Our wine-making pal, Nan Bailey, is the local Tom Sawyer. At harvest time at her Alexis Bailey Vineyard we are all invited to lunch, but first we have to pick. Kids and bees are everywhere, and appetites build to farmhand stature by noon.
Being lazy by nature, we bribe our way into the party with this harvest tart rather than with sweat equity. The idea is borrowed from France, but it gets more applause here in the Midwest. Garlic, greens and onions are spread on puff pastry and gilded with cheese and cream, but the grapes make it harvest food for us.
Cook to Cook: Puff pastry is surprisingly sturdy--it bakes fast, doesn't sog out and handles reheating like an old pro.
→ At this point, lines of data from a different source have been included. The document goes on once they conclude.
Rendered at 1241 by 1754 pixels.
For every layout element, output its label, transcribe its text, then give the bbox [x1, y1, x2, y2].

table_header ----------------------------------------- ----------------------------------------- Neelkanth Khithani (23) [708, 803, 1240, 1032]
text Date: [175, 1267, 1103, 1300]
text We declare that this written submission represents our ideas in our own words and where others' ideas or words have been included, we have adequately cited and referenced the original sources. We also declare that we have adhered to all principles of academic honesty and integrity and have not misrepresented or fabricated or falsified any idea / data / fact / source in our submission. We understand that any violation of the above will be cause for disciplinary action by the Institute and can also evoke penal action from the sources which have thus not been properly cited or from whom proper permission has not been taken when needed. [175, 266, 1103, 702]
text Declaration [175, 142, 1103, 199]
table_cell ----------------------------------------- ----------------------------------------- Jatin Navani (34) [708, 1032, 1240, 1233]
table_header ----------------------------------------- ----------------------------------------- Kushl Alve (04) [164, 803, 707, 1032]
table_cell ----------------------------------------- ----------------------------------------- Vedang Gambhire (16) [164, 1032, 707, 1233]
And no other pastry comes off with such élan.
1 light-packed cup mixed salad greens (spring mix or baby romaine)
A generous 1/2 cup good tasting seedless grapes
1 medium red onion, sliced into 1/4-inch-thick slivers
Shredded zest of 1/2 large lemon
1 large garlic clove, fine chopped
Leaves from 5 fresh thyme sprigs
1 tablespoon good tasting extra-virgin olive oil
Generous 1/4 teaspoon salt
1/8 teaspoon fresh-ground black pepper
2 sheets frozen puff pastry, defrosted (one 17.3 ounce package)
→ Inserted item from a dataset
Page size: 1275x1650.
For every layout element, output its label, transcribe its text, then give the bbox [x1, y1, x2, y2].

1/4 cup heavy whipping cream
1 cup shredded Asiago cheese
1. Set one oven rack as low as possible. Preheat the oven to 500 F. Tear the greens into bite-sized pieces as you add them to a large bowl. Toss them with the grapes, onion, lemon zest, garlic, thyme, olive oil, salt, and pepper.
2. On a large ungreased cookie sheet, lay out the pastry sheets side by side so they overlap by 1/4 inch. Press the overlapping edges together to seal. Create a rim by folding the pastry edges up and over on themselves and pinching them together. You'll end up with a rectangle that is about 7-1/2 x 17 inches.
3. Fill the center of the tart with the vegetable-grape mixture, spreading it out so there is space between the pieces. Slip it onto the bottom rack of the oven, and bake 15 minutes. As the tart bakes, blend the heavy whipping cream and the cheese.
4. Remove the pan from the oven. Spoon the cheese mixture over the tart, spreading it out. Slip it back into the oven to bake another 6 minutes, or until the cheese is melted and barely picking up color. Pull the tart from the oven. Let it stand a few minutes, then cut it into 8 squares. Serve it right away or at room temperature. Although best eaten the day it's made, this tart does reheat well in a pinch.
Summer Tomato Tart
Follow the recipe as described above, substituting for the greens and grapes 1 to 2 ripe tomatoes, sliced 1/4-inch thick, the leaves from 2 sprigs of fresh thyme, and 8 fresh basil leaves torn into small pieces. Do not blend them in a bowl, just have them ready, with the sliced onion called for in the original recipe.
Lay out the puff pastry as described above. Spread the tomatoes and onions on the tart. Scatter them with the garlic, the herbs, salt, pepper, and 1 to 2 tablespoons of olive oil. Take 3 tablespoons of heavy whipping cream and zigzag them in ribbons over the tart.
Bake the tart as directed above, finishing it with thin slices of soft-style mozzarella or fresh goat cheese (about 2 ounces) during the last few minutes of baking. If you'd like, snipped chives could garnish the tart.
Winter Tart of Roast Vegetables and Endive
Prepare the original recipe, substituting for the greens 1 to 2 Belgian endive, thin sliced, and 1-1/2 cups roasted winter vegetables (rutabaga, carrot, turnip, yams, cauliflower, cabbage, etc.) cut into small bite-sized pieces. Substitute for the grapes one cut-up Granny Smith or other tart apple. Continue the recipe as written.